[TASK LIST]
- a) In the compendium documentation, reproduce word for word the part that opens with the words containing "Full documentation for: An" and closes with "the local system.".
- b) According to the compendium documentation, which database supplies all of the project's data?

Full documentation for: An alternative size variable for allometric investigations in subadults
Overview
This research compendium provides code and steps needed to replicate the results of the publication:
Chu, E.Y., Stull, K.E., & Sylvester, A.D. (2022). An alternative size variable for allometric investigations in subadults. In review.
To run the code for this paper locally, please ensure that R, and optionally RStudio, are installed on the local system.
Additionally, the following packages are used and should be installed using install.packages("package_name"):
How to cite
Please cite this compendium as:
Chu, E.Y., Stull, K.E., & Sylvester, A.D. (2022). Compendium of R code and data for An alternative size variable for allometric investigations in subadults. Accessed Current Date.
The Data
All data are from the Subadult Virtual Anthropology Database. Specifically, this project uses portions of data from the United States and South Africa, which are also directly provided in the data folder.

[SUPPLIED INFORMATION]

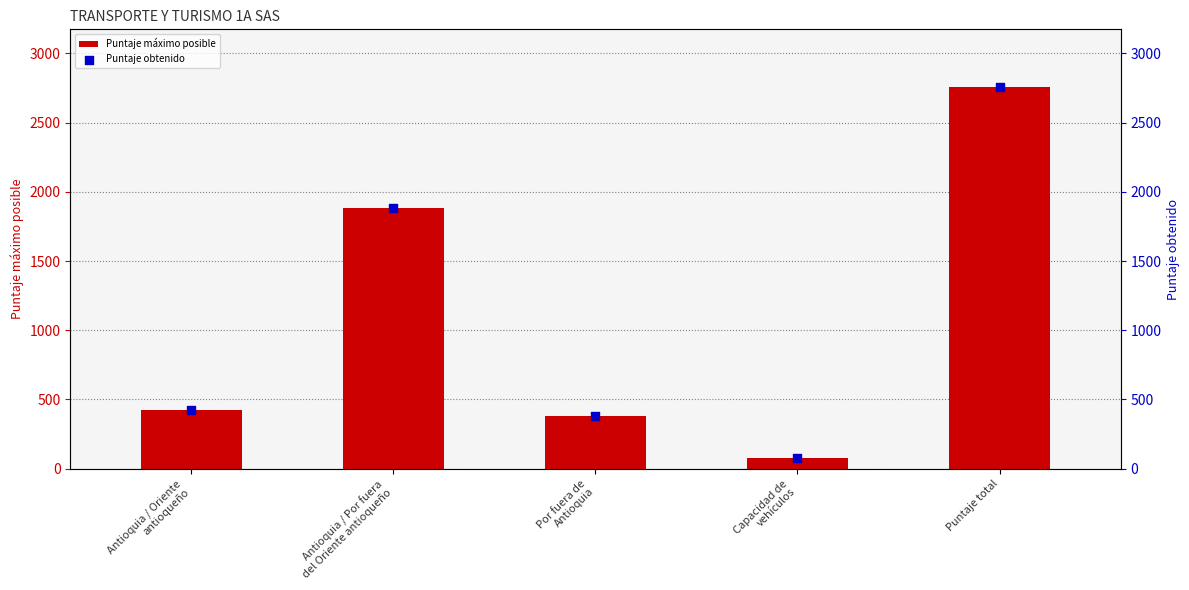

What is the total value across all series at Por fuera de
Antioquia?

756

[RESPONSES IN ORDER]
- a)
Full documentation for: An alternative size variable for allometric investigations in subadults
Overview
This research compendium provides code and steps needed to replicate the results of the publication:
Chu, E.Y., Stull, K.E., & Sylvester, A.D. (2022). An alternative size variable for allometric investigations in subadults. In review.
To run the code for this paper locally, please ensure that R, and optionally RStudio, are installed on the local system.

- b) The Subadult Virtual Anthropology Database.